Przepraszam ale muszę iść. Do zobaczenia, odpisz mi wieczorem.
-Pa. Jasne, odpisze.
Gdy Zayn odszedł z Louis'em poszłam na dział wędlin i serów.
Wybrałam te które ja jem. Louis wogóle się do mnie nie odzywał. Nie wiem o co mu chodziło.
-Możesz mi powiedzieć o co Ci chodzi?
-O co mi chodzi ? O nic Libby.
-Louis. O nic ? Wcześniej buzia ci się nie zamykała a teraz milczysz.
-Mam swoje powody.
-Jakie niby? Zayn to mój najlepszy przyjaciel z gimnazjum. Moja wina że się z nim spotkałam ?
-Nie chodzi mi o Zayn.
-To o kogo niby?
-Widziałem jak na niego patrzyłaś.
-Jednak o niego. Louis, Zayn kiedyś mi się podobał ale to było pięć lat temu.
-Ale było. Daj już spokój.
-Przepraszam Louis ale nie mam zamiaru patrzeć jak strzelasz fochy o byle co. Narazie.
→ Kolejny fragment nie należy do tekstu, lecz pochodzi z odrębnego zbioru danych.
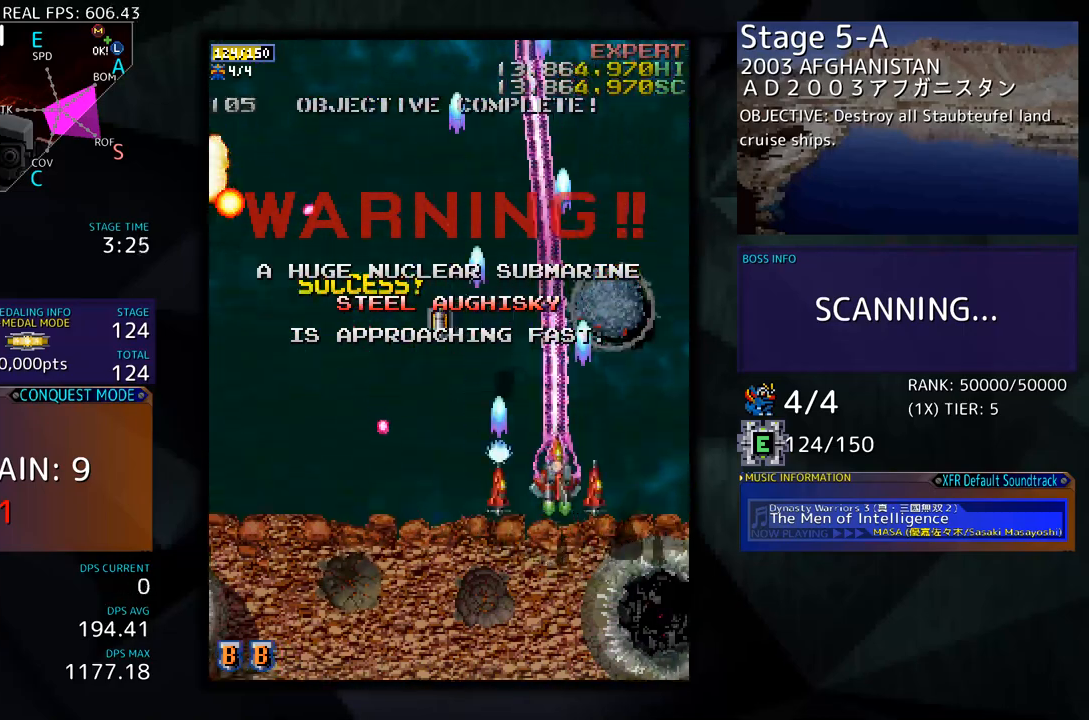
{"buttons": ["DPAD_DOWN", "DPAD_LEFT"], "events": [[234, "DPAD_UP", "up"], [268, "DPAD_DOWN", "down"]]}
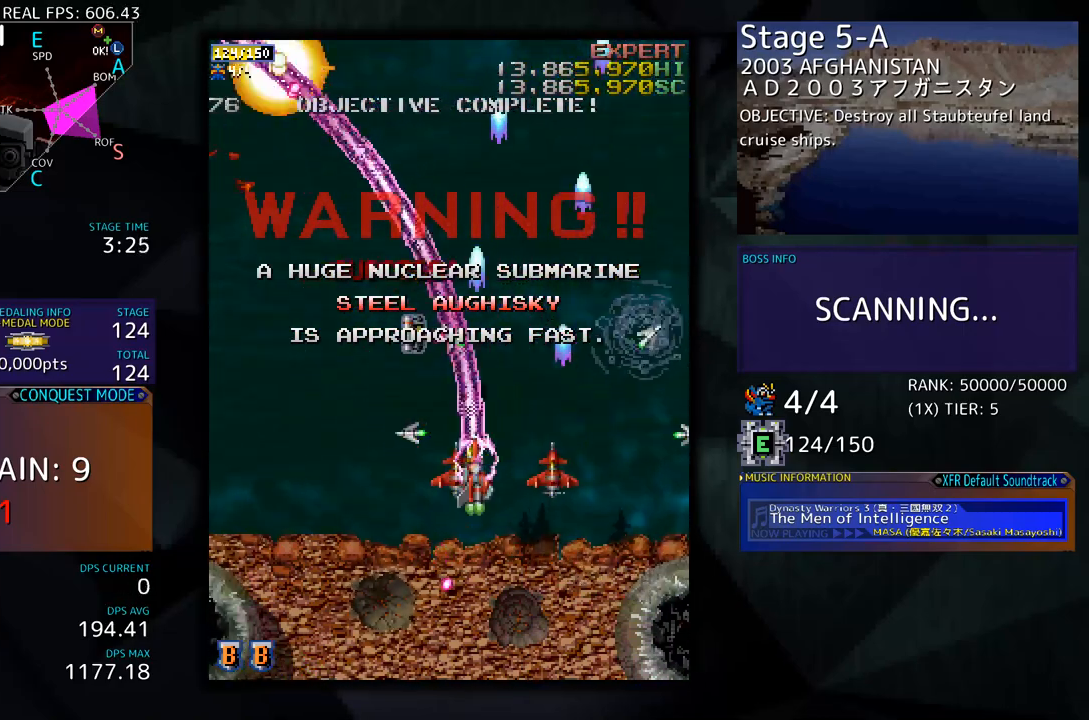
{"buttons": ["DPAD_LEFT"], "events": [[218, "DPAD_DOWN", "up"]]}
-Przepraszam Libby. - postanowiłam zostać i poczekać na niego. Nie chciałam następnej kłótni z nim.
Po godzinie byłam u siebie w domu. Była osiemnasta a ja byłam lekko śpiąca. Postanowiłam teraz zjeść. Umyć się i w Internecie obejrzeć kolejny sezonowy maraton "Przyjaciół" oglądałam to milion razy i wiem co jest w każdym odcinku. Ale nadal to kocham.
Pl zjedzeniu i umyciu się była dziewiętnasta. Poszłam do sypialni z moją małą przekąską czyli popcornem- Mia nie musi wiedzieć- i usiadłam na łóżku i włączyłam laptopa a następnie odcinki przyjaciół.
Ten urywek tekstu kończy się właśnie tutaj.